Entre os dias 27 e 28 de novembro de 2023, ocorreu o HSM+, o principal evento de gestão e inovação da América Latina. Como curadora desse evento há oito anos, posso apontar muitos momentos memoráveis. (Para citar apenas dois, a conversa entre Michael Phelps e seu técnico Bob Bowman, e a primeira vez de Yuval Harari no Brasil.) Em geral, são os nomes internacionais que ficam na memória dos participantes. No entanto, este ano, foi o painel sobre ESG e brasilidade como direcionadores de negócios com quatro CEOs brasileiros (Ana Paula Bogus, da Havaianas, Estevan Sartoreli, da Dengo; Fábio Barbosa, da Natura; Miguel Setas, da CCR) o que mais repercutiu.
O tom das mensagens que recebi me chamou atenção: a maioria se referia à minha coragem de colocar um painel potencialmente explosivo no palco diante de 3,5 mil líderes. Isso porque era uma conversa necessariamente difícil sobre um tema necessariamente complexo. Fiquei muito feliz com a montanha de feedbacks, mas reflexiva: por que um debate sobre ESG e brasilidade ainda requer coragem em pleno 2023? Há algo de errado não no reino da Dinamarca, mas no reino corporativo.
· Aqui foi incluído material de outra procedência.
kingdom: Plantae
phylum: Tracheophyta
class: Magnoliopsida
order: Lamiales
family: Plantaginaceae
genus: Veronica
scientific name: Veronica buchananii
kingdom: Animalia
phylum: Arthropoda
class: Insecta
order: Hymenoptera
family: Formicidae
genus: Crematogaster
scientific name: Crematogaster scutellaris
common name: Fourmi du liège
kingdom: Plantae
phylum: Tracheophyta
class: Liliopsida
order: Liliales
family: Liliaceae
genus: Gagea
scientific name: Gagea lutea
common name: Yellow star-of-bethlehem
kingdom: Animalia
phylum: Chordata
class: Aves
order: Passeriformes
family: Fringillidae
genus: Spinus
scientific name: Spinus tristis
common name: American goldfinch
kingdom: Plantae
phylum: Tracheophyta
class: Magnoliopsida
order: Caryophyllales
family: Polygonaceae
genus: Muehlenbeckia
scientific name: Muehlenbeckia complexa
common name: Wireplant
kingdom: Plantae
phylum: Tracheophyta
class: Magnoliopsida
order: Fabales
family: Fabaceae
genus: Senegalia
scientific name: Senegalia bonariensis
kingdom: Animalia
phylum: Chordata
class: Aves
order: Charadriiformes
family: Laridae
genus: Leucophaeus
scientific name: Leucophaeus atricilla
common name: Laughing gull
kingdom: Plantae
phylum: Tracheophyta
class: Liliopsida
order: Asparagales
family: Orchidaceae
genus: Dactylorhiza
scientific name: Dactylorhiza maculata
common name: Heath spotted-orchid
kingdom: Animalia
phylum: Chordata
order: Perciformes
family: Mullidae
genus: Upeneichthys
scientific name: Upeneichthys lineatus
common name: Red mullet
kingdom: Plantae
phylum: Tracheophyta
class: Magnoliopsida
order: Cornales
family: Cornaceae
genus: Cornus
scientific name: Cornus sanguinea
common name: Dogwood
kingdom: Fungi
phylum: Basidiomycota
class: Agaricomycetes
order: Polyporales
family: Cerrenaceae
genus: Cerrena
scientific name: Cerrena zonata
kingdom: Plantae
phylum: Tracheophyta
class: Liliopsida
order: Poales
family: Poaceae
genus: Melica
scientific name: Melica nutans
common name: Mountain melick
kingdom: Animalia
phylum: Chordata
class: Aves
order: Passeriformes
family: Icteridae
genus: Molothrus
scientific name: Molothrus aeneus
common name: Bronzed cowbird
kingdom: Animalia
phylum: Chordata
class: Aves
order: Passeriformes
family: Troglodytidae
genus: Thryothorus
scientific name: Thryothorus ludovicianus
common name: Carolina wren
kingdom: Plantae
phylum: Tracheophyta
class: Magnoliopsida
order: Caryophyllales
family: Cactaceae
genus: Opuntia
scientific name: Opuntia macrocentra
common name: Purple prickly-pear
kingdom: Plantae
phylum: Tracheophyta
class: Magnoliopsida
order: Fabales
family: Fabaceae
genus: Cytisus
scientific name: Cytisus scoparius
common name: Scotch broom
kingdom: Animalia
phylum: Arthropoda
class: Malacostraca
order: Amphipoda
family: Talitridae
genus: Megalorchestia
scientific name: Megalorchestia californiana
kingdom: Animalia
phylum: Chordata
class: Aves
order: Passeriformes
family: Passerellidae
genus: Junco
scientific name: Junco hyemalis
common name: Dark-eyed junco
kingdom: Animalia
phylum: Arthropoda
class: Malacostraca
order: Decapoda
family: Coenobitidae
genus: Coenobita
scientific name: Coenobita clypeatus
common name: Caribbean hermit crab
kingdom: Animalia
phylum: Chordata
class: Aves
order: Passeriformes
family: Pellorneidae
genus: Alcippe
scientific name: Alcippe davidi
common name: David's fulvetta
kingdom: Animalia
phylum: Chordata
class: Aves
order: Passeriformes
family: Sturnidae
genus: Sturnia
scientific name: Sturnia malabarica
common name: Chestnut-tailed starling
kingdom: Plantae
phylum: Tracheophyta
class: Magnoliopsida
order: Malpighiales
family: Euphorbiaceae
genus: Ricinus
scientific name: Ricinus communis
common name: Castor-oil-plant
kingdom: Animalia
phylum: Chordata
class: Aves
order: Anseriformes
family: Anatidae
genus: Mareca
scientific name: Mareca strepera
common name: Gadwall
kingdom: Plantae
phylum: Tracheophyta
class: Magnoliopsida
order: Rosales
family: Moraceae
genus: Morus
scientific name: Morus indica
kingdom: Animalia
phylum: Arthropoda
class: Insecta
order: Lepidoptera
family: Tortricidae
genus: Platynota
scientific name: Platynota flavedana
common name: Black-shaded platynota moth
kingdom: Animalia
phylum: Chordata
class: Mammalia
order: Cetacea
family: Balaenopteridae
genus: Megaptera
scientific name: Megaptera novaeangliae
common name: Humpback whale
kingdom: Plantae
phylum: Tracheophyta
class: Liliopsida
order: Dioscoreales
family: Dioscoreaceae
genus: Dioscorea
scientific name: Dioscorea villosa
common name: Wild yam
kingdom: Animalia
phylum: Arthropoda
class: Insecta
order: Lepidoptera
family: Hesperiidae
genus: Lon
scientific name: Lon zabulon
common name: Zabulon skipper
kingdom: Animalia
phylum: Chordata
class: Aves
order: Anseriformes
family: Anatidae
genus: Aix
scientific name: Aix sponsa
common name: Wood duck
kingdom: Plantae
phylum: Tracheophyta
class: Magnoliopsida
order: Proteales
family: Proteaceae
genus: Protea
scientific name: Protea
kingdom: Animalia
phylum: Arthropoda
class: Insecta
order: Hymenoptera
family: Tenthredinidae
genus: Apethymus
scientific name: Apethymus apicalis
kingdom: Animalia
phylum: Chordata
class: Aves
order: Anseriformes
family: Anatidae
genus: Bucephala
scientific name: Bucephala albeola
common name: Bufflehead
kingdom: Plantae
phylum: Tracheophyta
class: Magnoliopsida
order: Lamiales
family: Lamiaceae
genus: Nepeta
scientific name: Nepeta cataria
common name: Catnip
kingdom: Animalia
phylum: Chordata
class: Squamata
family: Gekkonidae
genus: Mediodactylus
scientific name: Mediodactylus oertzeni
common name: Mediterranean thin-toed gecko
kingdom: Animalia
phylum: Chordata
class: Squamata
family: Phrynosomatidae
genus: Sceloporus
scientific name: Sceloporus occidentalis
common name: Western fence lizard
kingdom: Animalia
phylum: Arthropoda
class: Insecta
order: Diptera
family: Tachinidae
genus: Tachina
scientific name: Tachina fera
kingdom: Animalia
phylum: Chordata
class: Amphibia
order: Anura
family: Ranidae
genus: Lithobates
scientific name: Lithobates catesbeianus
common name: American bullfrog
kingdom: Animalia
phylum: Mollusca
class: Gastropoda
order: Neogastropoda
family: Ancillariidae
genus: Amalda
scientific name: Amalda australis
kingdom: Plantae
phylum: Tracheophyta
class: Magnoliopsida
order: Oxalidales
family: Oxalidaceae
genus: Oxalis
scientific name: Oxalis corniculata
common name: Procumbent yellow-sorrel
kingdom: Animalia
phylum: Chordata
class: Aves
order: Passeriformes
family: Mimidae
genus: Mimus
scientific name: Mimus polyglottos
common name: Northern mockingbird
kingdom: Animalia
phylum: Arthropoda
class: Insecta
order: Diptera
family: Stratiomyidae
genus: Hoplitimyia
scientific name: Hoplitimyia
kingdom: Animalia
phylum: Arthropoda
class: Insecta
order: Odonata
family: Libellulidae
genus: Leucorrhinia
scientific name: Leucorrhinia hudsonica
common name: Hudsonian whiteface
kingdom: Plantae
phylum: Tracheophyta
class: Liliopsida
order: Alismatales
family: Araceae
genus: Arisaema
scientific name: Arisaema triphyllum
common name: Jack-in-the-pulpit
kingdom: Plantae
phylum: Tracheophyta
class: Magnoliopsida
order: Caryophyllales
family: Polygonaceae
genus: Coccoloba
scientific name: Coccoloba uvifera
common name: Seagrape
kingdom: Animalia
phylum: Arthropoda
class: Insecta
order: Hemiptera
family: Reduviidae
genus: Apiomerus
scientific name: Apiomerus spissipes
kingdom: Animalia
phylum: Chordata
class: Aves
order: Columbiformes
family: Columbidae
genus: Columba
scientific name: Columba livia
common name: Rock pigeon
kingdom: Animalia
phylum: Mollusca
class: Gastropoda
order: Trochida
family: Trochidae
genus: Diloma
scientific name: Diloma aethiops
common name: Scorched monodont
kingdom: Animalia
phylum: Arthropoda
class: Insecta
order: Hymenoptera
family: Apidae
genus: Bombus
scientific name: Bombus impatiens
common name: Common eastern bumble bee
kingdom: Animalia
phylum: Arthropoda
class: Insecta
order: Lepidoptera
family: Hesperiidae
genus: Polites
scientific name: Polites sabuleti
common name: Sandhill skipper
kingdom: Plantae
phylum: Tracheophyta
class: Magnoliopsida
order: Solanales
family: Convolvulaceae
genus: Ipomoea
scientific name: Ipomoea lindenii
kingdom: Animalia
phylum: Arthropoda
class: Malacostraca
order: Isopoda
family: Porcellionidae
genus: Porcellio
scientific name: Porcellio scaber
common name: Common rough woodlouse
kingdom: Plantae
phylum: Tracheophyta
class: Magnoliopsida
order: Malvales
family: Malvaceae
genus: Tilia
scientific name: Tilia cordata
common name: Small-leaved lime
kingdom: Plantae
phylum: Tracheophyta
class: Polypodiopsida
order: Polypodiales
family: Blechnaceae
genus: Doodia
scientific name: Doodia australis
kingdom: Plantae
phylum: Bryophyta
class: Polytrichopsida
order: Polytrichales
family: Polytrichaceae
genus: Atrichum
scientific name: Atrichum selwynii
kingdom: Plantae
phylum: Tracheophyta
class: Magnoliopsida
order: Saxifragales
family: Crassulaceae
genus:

Sou capaz de entender que evitar conversas difíceis e debates complexos é uma escolha mais confortável. Mas a maioria dos gestores deveria ser capaz de entender o cruel tradeoff envolvido: perspectivas e oportunidades valiosas são perdidas com essa postura.
Sabe uma perspectiva valiosa que o nosso painel de CEOs sobre ESG e brasilidade ainda deu a quem estava presente? O alerta sobre o reducionismo da sigla ESG (de fatores ambientais, sociais e de governança) e seus efeitos perversos. O alerta foi lançado por Miguel Setas, CEO da CCR, e debatido intensamente por todos.
Por exemplo, compararam os conceitos de ESG e sustentabilidade, dizendo que o último é mais abrangente ao englobar as dimensões de pessoas, planeta e lucro no “triple bottom line”, enquanto ESG sofre de simplificação excessiva. A letra G de ESG, que remete a governança, de certa forma, retirou da equação a economia/o lucro. Isso limita a visão holística que havia em sustentabilidade. O desempenho financeiro de uma organização é vital não apenas para sua sobrevivência; ele é vital também para avaliar se sua contribuição para o mundo ao seu redor é positiva ou negativa.
Outro exemplo: a lacuna ética que as três letrinhas reducionistas podem gerar ao pregarem o foco em indicadores mensuráveis. Isso porque, perseguindo métricas específicas, uma empresa perde de vista a complexidade e a interconexão entre fatores ambientais, sociais e de governança. Isso obscurece nuances importantes e pode criar uma visão distorcida da verdadeira contribuição de uma empresa para a sociedade.
O ESG é resultado da nossa busca pelo pragmatismo? Sim. Só que, nessa busca, corremos o risco de ser reducionistas, tropeçar na ética e ignorar desafios amplos a serem enfrentados. Contra isso, é preciso coragem. Como abri parafraseando Shakespeare, com ele fecho: a coragem cresce com a ocasião.